WHAT IS REQUIRED >> Rewrite every item below with "chart" changed to "graph" and everything else kept the same. Leave the pictures out of your answer.

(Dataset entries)
--------
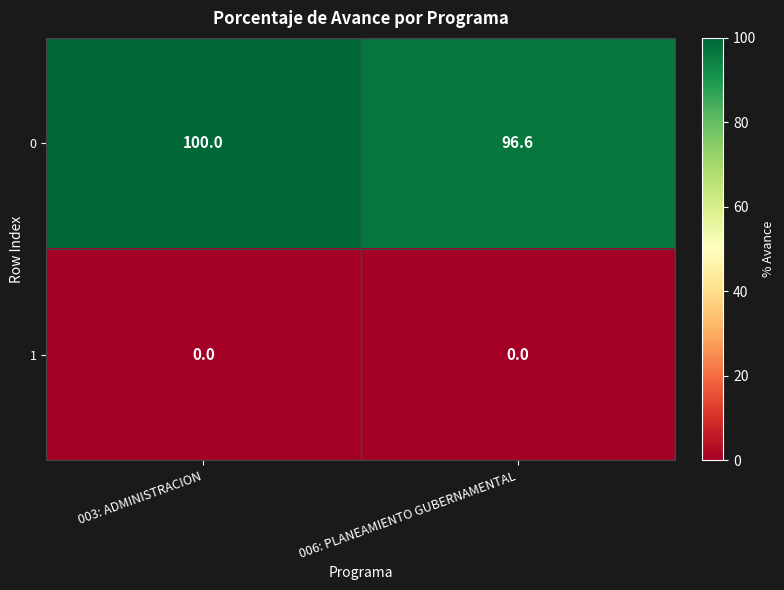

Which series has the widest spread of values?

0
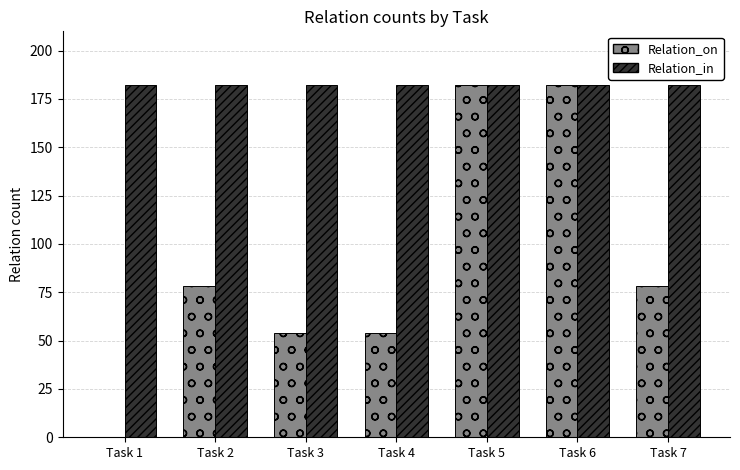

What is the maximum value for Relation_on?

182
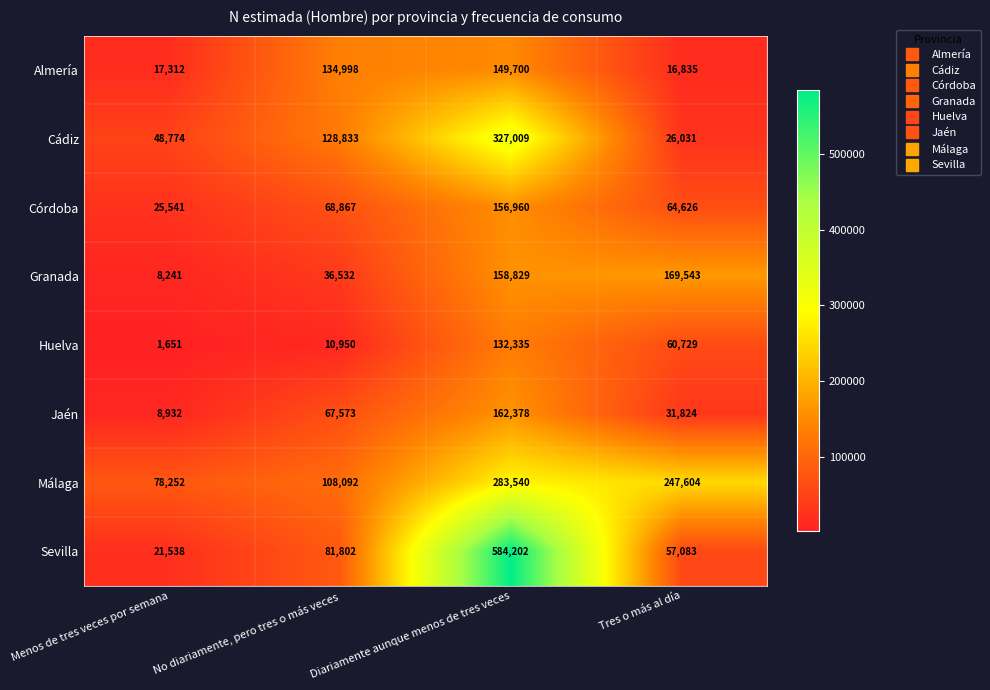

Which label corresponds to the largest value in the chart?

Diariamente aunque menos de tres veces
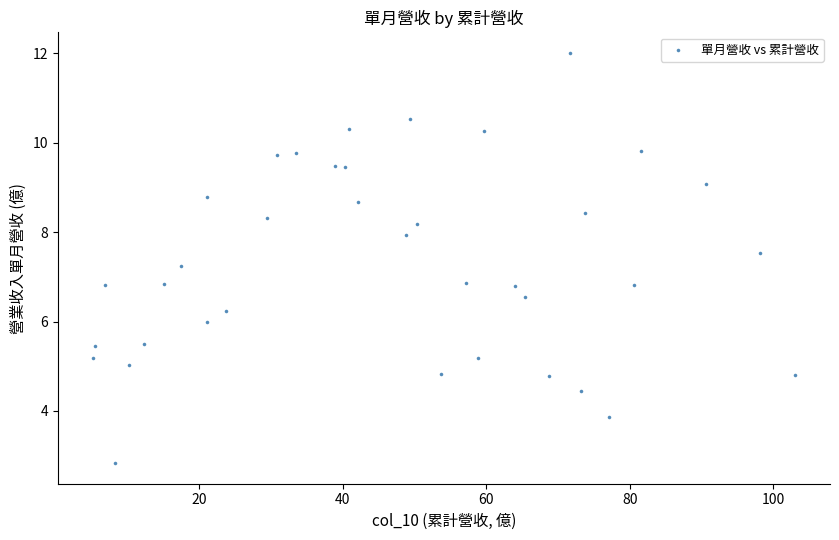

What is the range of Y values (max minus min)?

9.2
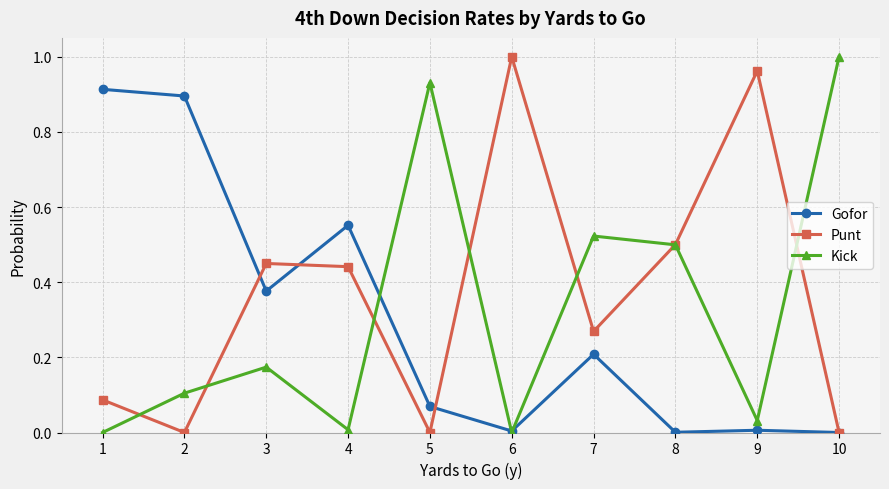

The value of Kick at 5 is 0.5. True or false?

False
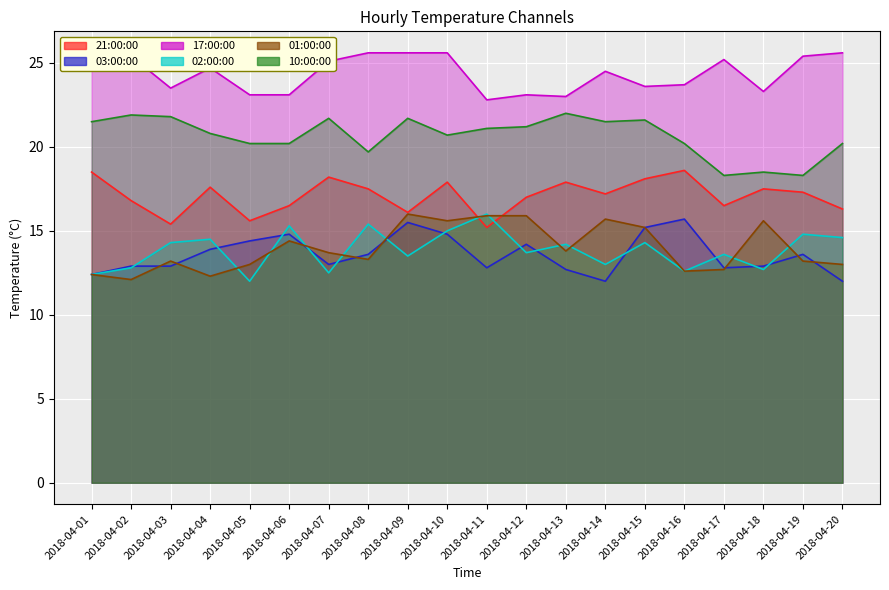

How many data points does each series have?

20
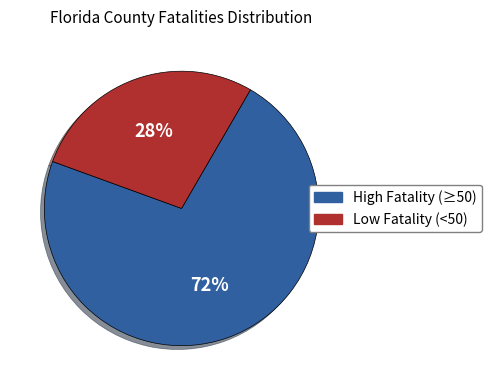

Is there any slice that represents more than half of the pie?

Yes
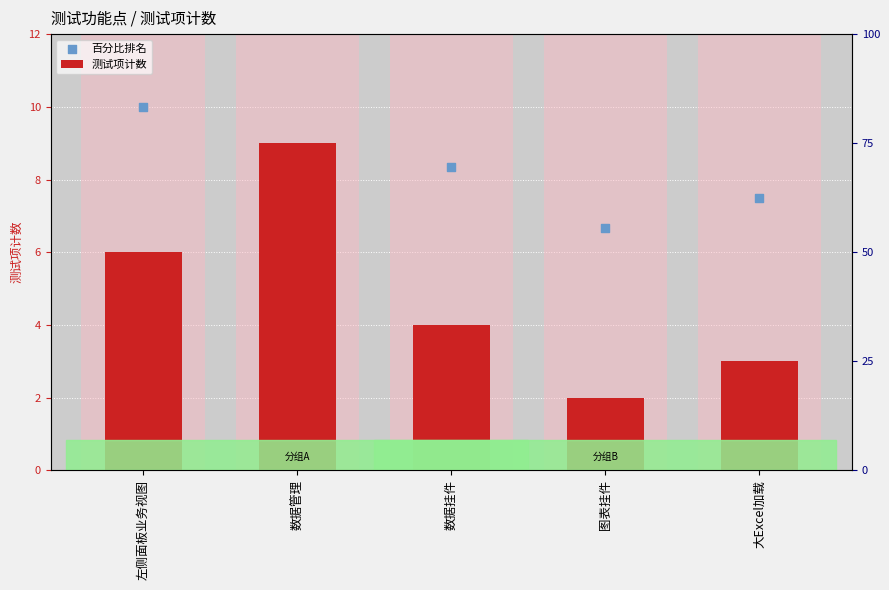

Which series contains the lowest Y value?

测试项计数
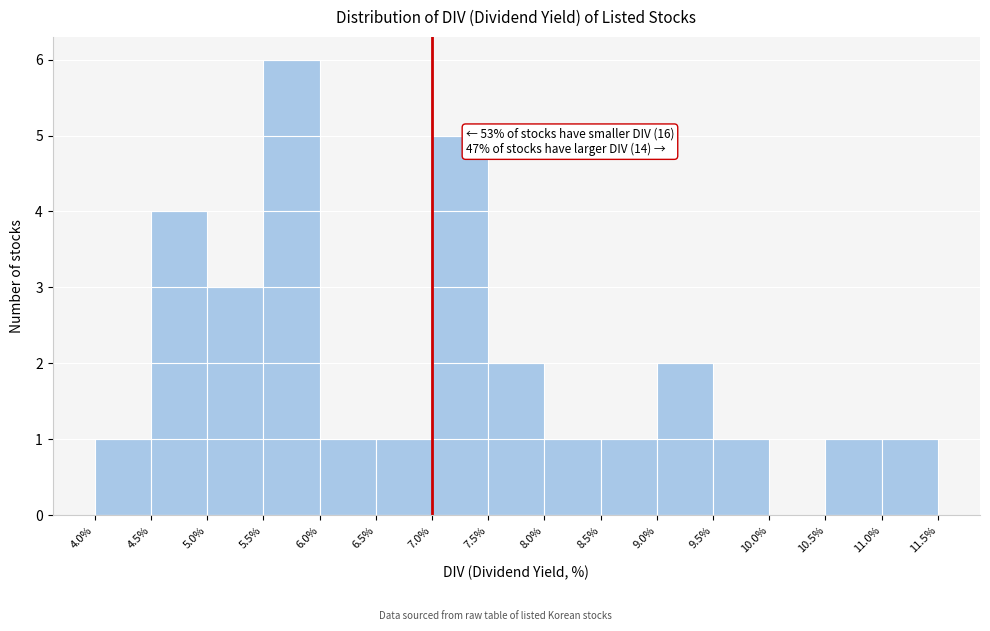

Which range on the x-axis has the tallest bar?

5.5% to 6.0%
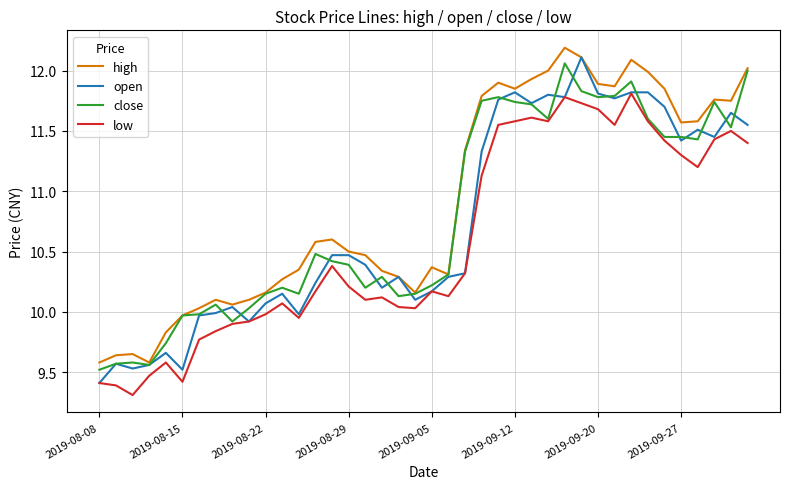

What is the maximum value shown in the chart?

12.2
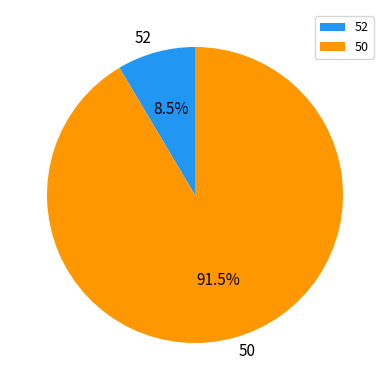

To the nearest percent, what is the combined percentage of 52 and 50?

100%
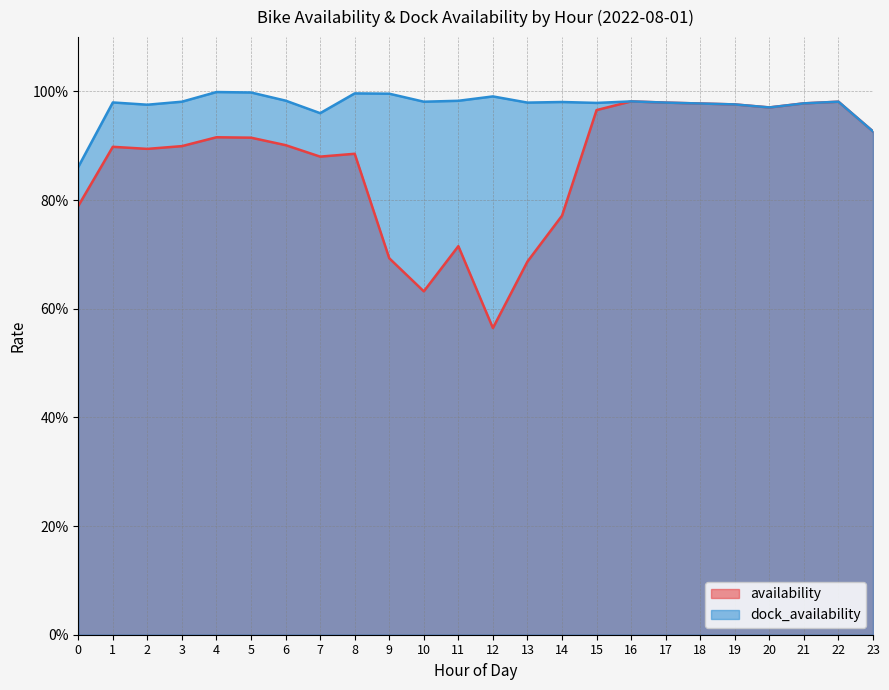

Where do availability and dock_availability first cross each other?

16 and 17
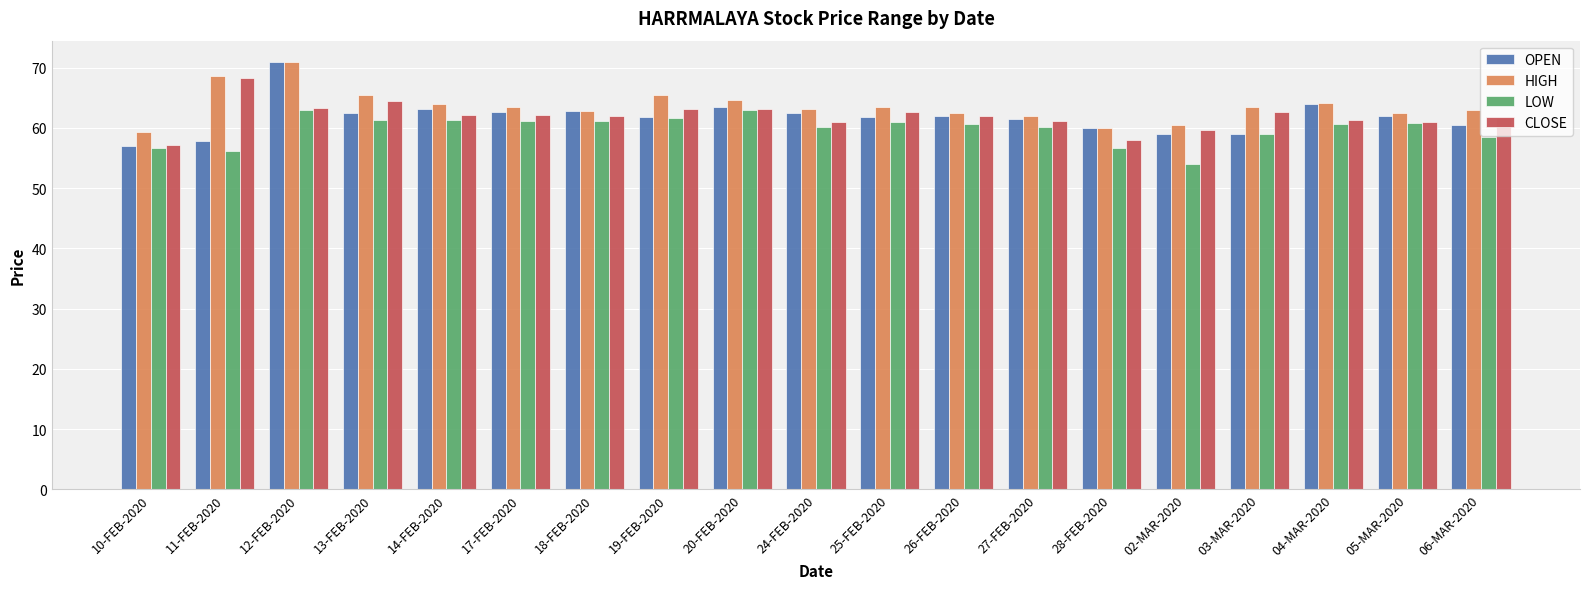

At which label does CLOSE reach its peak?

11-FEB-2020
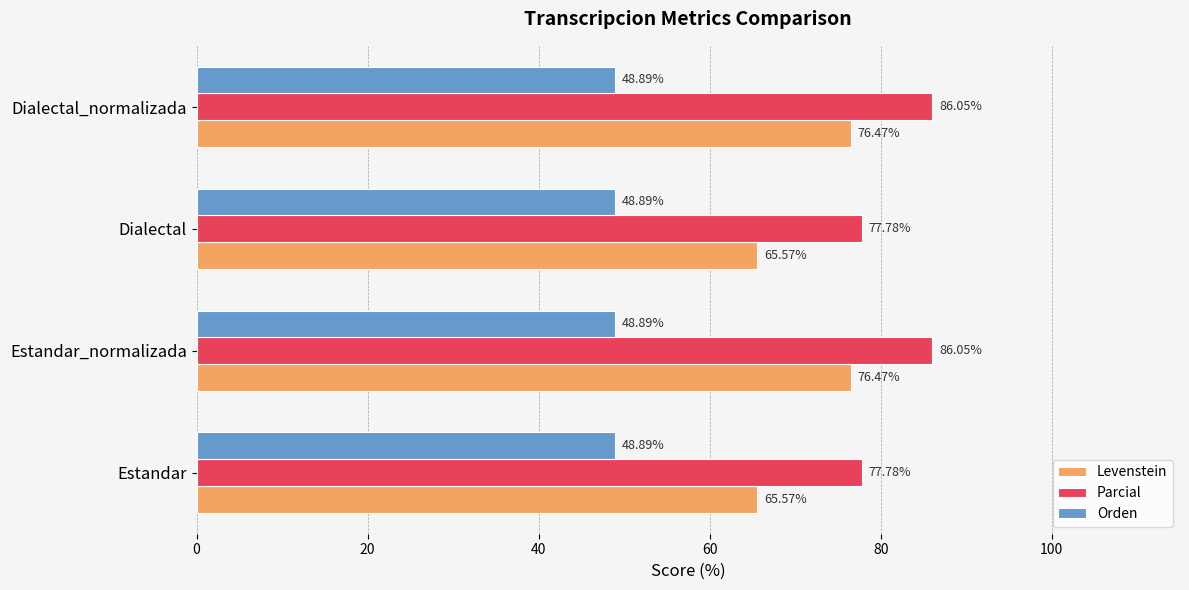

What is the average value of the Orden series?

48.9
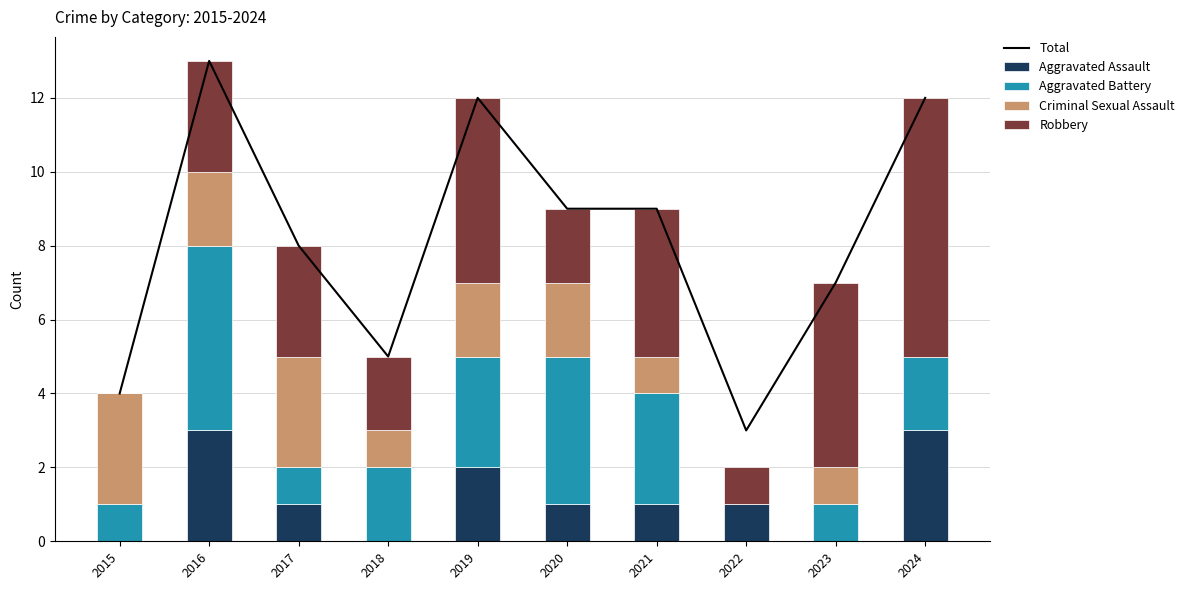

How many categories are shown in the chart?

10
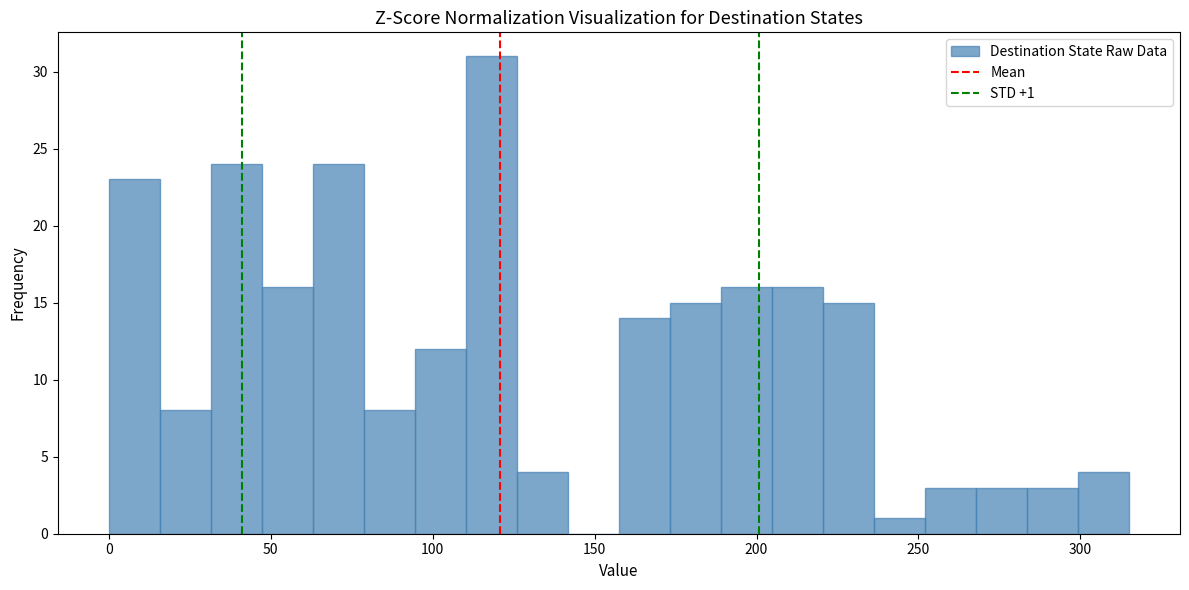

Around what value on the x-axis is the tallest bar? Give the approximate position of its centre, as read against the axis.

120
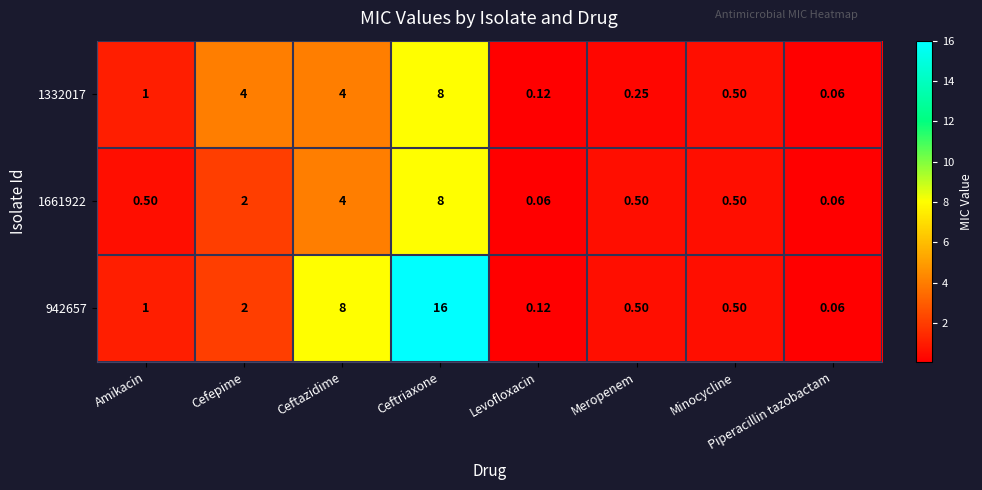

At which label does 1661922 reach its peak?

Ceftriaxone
--------
RESULT >>
Which series has the widest spread of values?

0

What is the maximum value for Relation_on?

182

Which label corresponds to the largest value in the graph?

Diariamente aunque menos de tres veces

What is the range of Y values (max minus min)?

9.2

The value of Kick at 5 is 0.5. True or false?

False

How many data points does each series have?

20

Is there any slice that represents more than half of the pie?

Yes

Which series contains the lowest Y value?

测试项计数

Which range on the x-axis has the tallest bar?

5.5% to 6.0%

What is the maximum value shown in the graph?

12.2

To the nearest percent, what is the combined percentage of 52 and 50?

100%

Where do availability and dock_availability first cross each other?

16 and 17

At which label does CLOSE reach its peak?

11-FEB-2020

What is the average value of the Orden series?

48.9

How many categories are shown in the graph?

10

Around what value on the x-axis is the tallest bar? Give the approximate position of its centre, as read against the axis.

120

At which label does 1661922 reach its peak?

Ceftriaxone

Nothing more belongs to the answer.